İskoçya'da tüyler ürpertici yerler düşündüğünüzde, genellikle akla ilk gelen Loch Ness. Bu çeşitli nedenlerden dolayı yanlış bir varsayım olurdu - ve Nessie'nin bulunmaması gerçeği bunlardan sadece bir tanesidir.

Aslında, Loch Ness, özellikle güneşli günlerde, mavi göklerin suyunun bereketli karanlığına karşı koyarken kesinlikle güzeldir. Loch Ness'te göreceğiniz en korkutucu şey, kalabalık olan turistlerin sayısının ya da özellikle yoğun yaz aylarında, yakınlardaki restoran ve konuk evlerinin çoğunun fiyatlarıdır.
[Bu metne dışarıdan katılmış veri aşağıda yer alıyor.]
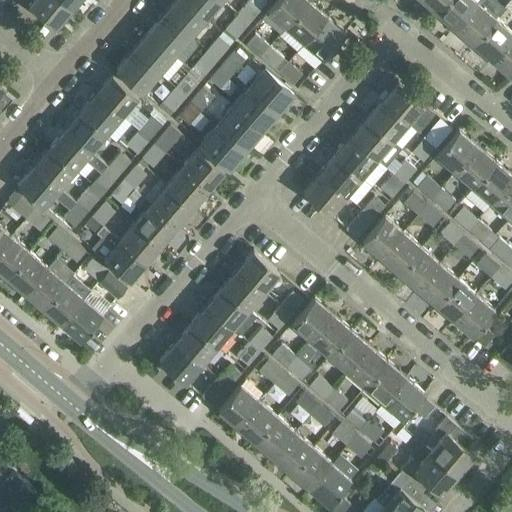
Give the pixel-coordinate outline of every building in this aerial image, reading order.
[(71,7),(63,0),(30,0),(29,3),(56,26),(71,7)] [(205,16),(185,0),(173,0),(163,12),(189,35),(205,16)] [(218,0),(185,0),(205,16),(218,0)] [(248,22),(260,7),(251,0),(248,0),(237,13),(248,22)] [(274,0),(267,8),(286,25),(307,0),(274,0)] [(327,14),(310,0),(307,0),(286,25),(305,40),(327,14)] [(423,0),(437,11),(446,0),(423,0)] [(455,27),(477,0),(476,0),(446,0),(437,11),(455,27)] [(455,27),(473,42),(495,16),(477,0),(455,27)] [(189,35),(163,12),(147,30),(174,53),(189,35)] [(236,36),(248,22),(237,13),(225,27),(236,36)] [(346,30),(327,14),(305,40),(324,57),(346,30)] [(473,42),(491,58),(511,33),(511,30),(495,16),(473,42)] [(147,30),(132,49),(158,71),(167,79),(183,61),(174,53),(147,30)] [(255,32),(246,44),(260,56),(269,44),(255,32)] [(511,72),(511,33),(491,58),(510,74),(511,72)] [(217,59),(229,44),(219,35),(206,49),(217,59)] [(284,57),(269,44),(260,56),(274,68),(284,57)] [(158,71),(132,49),(115,68),(142,90),(158,71)] [(205,73),(217,59),(206,49),(194,64),(205,73)] [(234,49),(222,63),(233,72),(245,58),(234,49)] [(302,72),(288,60),(278,71),(292,84),(302,72)] [(222,63),(209,78),(220,87),(233,72),(222,63)] [(276,109),(292,90),(266,68),(250,87),(276,109)] [(187,71),(175,86),(186,95),(198,81),(187,71)] [(112,72),(96,91),(122,113),(138,95),(112,72)] [(424,102),(398,79),(381,98),(408,121),(424,102)] [(191,99),(202,109),(214,94),(203,85),(191,99)] [(186,95),(175,86),(163,100),(173,110),(186,95)] [(250,87),(234,105),(260,127),(276,109),(250,87)] [(106,132),(122,113),(96,91),(80,109),(106,132)] [(392,139),(408,121),(381,98),(366,116),(392,139)] [(202,109),(191,99),(178,114),(189,123),(202,109)] [(234,105),(218,123),(244,145),(260,127),(234,105)] [(64,127),(91,150),(106,132),(80,109),(64,127)] [(150,137),(162,123),(151,114),(139,128),(150,137)] [(366,116),(350,135),(376,157),(384,164),(400,146),(392,139),(366,116)] [(125,141),(137,127),(130,121),(118,136),(125,141)] [(436,121),(425,135),(435,144),(447,131),(436,121)] [(166,127),(155,141),(166,151),(178,137),(182,132),(171,122),(166,127)] [(244,145),(218,123),(202,142),(228,164),(244,145)] [(455,169),(477,143),(458,126),(436,152),(455,169)] [(64,127),(49,145),(75,168),(84,158),(101,172),(95,180),(106,189),(119,174),(108,164),(91,150),(64,127)] [(137,152),(150,137),(139,128),(126,143),(137,152)] [(361,175),(376,157),(350,135),(335,153),(361,175)] [(435,144),(425,135),(412,150),(423,159),(435,144)] [(166,151),(155,141),(142,156),(153,166),(166,151)] [(473,184),(495,158),(477,143),(455,169),(473,184)] [(49,145),(33,164),(65,191),(72,182),(67,178),(75,168),(49,145)] [(199,146),(183,165),(208,187),(225,168),(199,146)] [(108,164),(119,174),(131,160),(120,151),(108,164)] [(335,153),(319,171),(345,194),(361,175),(335,153)] [(405,158),(393,172),(404,181),(416,167),(405,158)] [(473,184),(465,193),(484,209),(491,200),(511,175),(511,172),(495,158),(473,184)] [(33,164),(17,183),(43,206),(53,194),(70,209),(64,216),(75,226),(88,211),(77,201),(65,191),(33,164)] [(135,164),(123,178),(134,187),(146,173),(135,164)] [(193,206),(208,187),(183,165),(167,183),(193,206)] [(319,171),(303,190),(329,213),(345,194),(319,171)] [(391,196),(404,181),(393,172),(380,186),(391,196)] [(426,173),(417,184),(431,196),(441,185),(426,173)] [(511,212),(511,175),(491,200),(510,215),(511,212)] [(134,187),(123,178),(110,193),(121,202),(128,195),(134,187)] [(167,183),(151,202),(177,224),(193,206),(167,183)] [(455,198),(441,185),(431,196),(446,209),(455,198)] [(88,211),(100,197),(89,187),(77,201),(88,211)] [(134,187),(128,195),(144,210),(136,220),(162,242),(177,224),(151,202),(134,187)] [(35,206),(16,189),(6,200),(25,217),(35,206)] [(418,212),(427,201),(413,189),(404,200),(418,212)] [(373,194),(362,208),(373,217),(385,203),(373,194)] [(104,200),(92,214),(103,224),(115,210),(104,200)] [(442,213),(427,201),(418,212),(432,224),(442,213)] [(463,204),(453,215),(468,228),(477,217),(463,204)] [(49,218),(35,206),(25,217),(40,229),(49,218)] [(357,236),(373,217),(362,208),(345,227),(357,236)] [(361,239),(381,255),(403,230),(384,213),(361,239)] [(120,238),(103,224),(92,214),(79,229),(90,239),(96,232),(113,246),(103,257),(129,280),(146,260),(120,238)] [(491,229),(477,217),(468,228),(482,240),(491,229)] [(136,220),(120,238),(146,260),(162,242),(136,220)] [(454,243),(464,232),(449,220),(440,231),(454,243)] [(0,246),(11,234),(0,224),(0,246)] [(47,236),(62,248),(71,237),(57,225),(47,236)] [(421,245),(403,230),(381,255),(399,271),(421,245)] [(478,244),(464,232),(454,243),(469,256),(478,244)] [(11,234),(0,246),(0,269),(7,275),(29,249),(11,234)] [(511,246),(499,235),(490,246),(504,259),(511,249),(511,246)] [(85,249),(71,237),(62,248),(76,260),(85,249)] [(439,261),(421,245),(399,271),(417,287),(439,261)] [(263,289),(280,270),(253,248),(237,267),(263,289)] [(47,265),(29,249),(7,275),(25,291),(47,265)] [(491,274),(500,263),(486,251),(476,262),(491,274)] [(84,267),(98,279),(108,268),(93,256),(84,267)] [(457,276),(439,261),(417,287),(435,302),(457,276)] [(511,278),(511,273),(500,263),(491,274),(505,287),(511,278)] [(66,280),(47,265),(25,291),(43,307),(66,280)] [(263,289),(237,267),(221,285),(248,308),(263,289)] [(127,285),(108,268),(98,279),(117,296),(127,285)] [(476,292),(457,276),(435,302),(453,318),(476,292)] [(84,296),(66,280),(43,307),(61,322),(84,296)] [(221,285),(206,303),(232,326),(237,330),(241,334),(257,315),(248,308),(221,285)] [(292,289),(280,304),(291,313),(303,299),(292,289)] [(495,308),(476,292),(453,318),(472,334),(495,308)] [(292,321),(311,337),(333,311),(314,295),(292,321)] [(61,322),(80,339),(103,312),(84,296),(61,322)] [(216,344),(232,326),(206,303),(190,321),(216,344)] [(279,327),(291,313),(280,304),(267,318),(279,327)] [(311,337),(329,353),(351,327),(333,311),(311,337)] [(201,362),(216,344),(190,321),(175,340),(201,362)] [(260,349),(272,335),(261,326),(249,340),(260,349)] [(329,353),(347,369),(369,343),(351,327),(329,353)] [(486,327),(476,339),(484,345),(494,333),(486,327)] [(274,350),(289,362),(299,351),(284,339),(274,350)] [(175,340),(158,359),(185,381),(201,362),(175,340)] [(248,363),(260,349),(249,340),(236,354),(248,363)] [(299,351),(289,362),(303,375),(313,364),(308,360),(316,350),(307,342),(299,351)] [(511,345),(508,342),(496,356),(511,369),(511,345)] [(347,369),(365,384),(388,358),(369,343),(347,369)] [(261,365),(276,378),(285,367),(270,354),(261,365)] [(365,384),(384,400),(406,374),(388,358),(365,384)] [(217,376),(228,386),(241,371),(230,362),(217,376)] [(299,379),(285,367),(276,378),(290,390),(299,379)] [(311,381),(325,394),(335,383),(320,370),(311,381)] [(425,390),(406,374),(384,400),(402,416),(425,390)] [(213,404),(228,386),(217,376),(201,395),(213,404)] [(217,408),(236,424),(258,398),(239,382),(217,408)] [(325,394),(340,406),(349,395),(335,383),(325,394)] [(298,397),(312,409),(321,398),(307,386),(298,397)] [(424,416),(434,404),(426,397),(416,409),(424,416)] [(276,414),(258,398),(236,424),(254,440),(276,414)] [(336,411),(321,398),(312,409),(326,422),(336,411)] [(347,412),(362,425),(371,414),(357,401),(347,412)] [(254,440),(273,455),(295,429),(276,414),(254,440)] [(362,425),(376,437),(386,426),(371,414),(362,425)] [(465,446),(473,437),(446,415),(434,429),(442,435),(431,449),(457,472),(474,453),(465,446)] [(334,428),(348,440),(358,430),(343,417),(334,428)] [(313,445),(295,429),(273,455),(291,471),(313,445)] [(372,442),(358,430),(348,440),(363,453),(372,442)] [(389,440),(379,452),(387,459),(397,447),(389,440)] [(291,471),(309,486),(331,461),(313,445),(291,471)] [(411,456),(400,469),(426,492),(433,484),(441,491),(457,472),(431,449),(419,463),(411,456)] [(12,511),(34,486),(12,467),(13,465),(15,467),(16,466),(0,452),(0,511),(12,511)] [(377,471),(387,459),(379,452),(369,464),(377,471)] [(350,477),(331,461),(309,486),(328,503),(350,477)] [(376,497),(384,504),(393,511),(423,511),(427,508),(418,501),(426,492),(400,469),(376,497)] [(341,511),(350,502),(342,495),(332,507),(337,511),(341,511)]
Elbette, İskoçya'nın en büyük cazibesi, en büyük kentinin tam ortasına yerleşmiş olan. Muhtemelen, kendi başına bir şehir - eğer ölmüş olursanız.

Glasgow Nekropolü Tarihi

Glasgow'un ikonik katedralinden doğuya doğru yürürken, Nekropolis sıradan bir mezarlığa benziyor - büyük bir tanesi, ama özellikle özel bir şey değil. Nehropolis'in tarihi, yine de ürkütücü ve büyüklüğüne rağmen, aslında oldukça iddialıdır.

Özel olarak, Nekropol, Paris'teki Père Lachaise Mezarlığı'nın inşasıyla, İngiliz makamlarını daha fazla mezarlık inşa etmek için baskı altına alan ve onları kâr amacıyla toprağa gömmek olan Viktorya dönemine dayanır. Hangi, iddia edebilir, kendi içinde oldukça ürkütücüdür.

Glasgow'un Nekropolis'inin Sakinleri

Kar mezarlık yaptı. Kesin rakamlar mevcut olmasa da, modern eşdeğer tahminleri bırakın, mezarlık açıldıktan sadece 19 yıl sonra tamamen 1851 tarafından dolduruldu.

Bu kötü şöhrete sahip şehri dolduran kiracıların çoğu kendileri için oldukça dikkate değerdir.

Burada en göze çarpan anıt olan tepenin tepesinde bulunan 12 metrelik bir Dorik sütun, İskoç Presbiteryenliğinin kurucusu John Knox'u anmaktadır. Nekropolün dışında ünlü kişiler, Victoria Haçı'nı, Kore Savaşı gazilerini ve hatta yine de henüz doğmamış çocuklar için bir asker olan askerlere anıtlar içermektedir.

Meşhur olan mezarlığın sadece bazı sakinleri değil (ölüler hakkında söyleyebilir misiniz?). Alexander Thompson, John Bryce ve David Hamilton gibi ünlü mimarlar, Glasgow'un "mimarlık babası" nı, Necropolis'teki mezarları tasarladılar.

Glasgow Nekropolü Nasıl Gidilir?

Bu makalenin girişinde bahsettiğim gibi, Nekropolis Glasgow'un tam kalbinde. Muhtemelen kentin en ünlü cazibesi olan Glasgow Katedrali'ne yaklaşırken, Nekropolis hemen arkasındadır - beş dakikalık bir yürüyüşten daha azdır.

Katedral gibi, Nekropolis girmek ücretsizdir ve herhangi bir bilet gerektirmez. Muhteşem mezar taşlarına ve genel ürpertisine ek olarak, Necropolis, Glasgow'un geri kalanının muhteşem manzarasını sunmaktadır. İki ilgi çekici mekan da tematik olarak bir araya geliyor: Katedral Gotik ve daha küçük bir ortaçağ versiyonunun üzerine inşa edilmiş, bu üç mekânın her ikisini birlikte ziyaret etmeniz, Glasgow'un mimari tarihinin geniş bir kesitini görmenizi sağlıyor.

Dahası, şehrin diğer cazibe merkezlerinin bir kısmı şehrin tipik olarak gri gökyüzünün altında çok güzel görünmese de, Nekropolis bunların altında görünmektedir.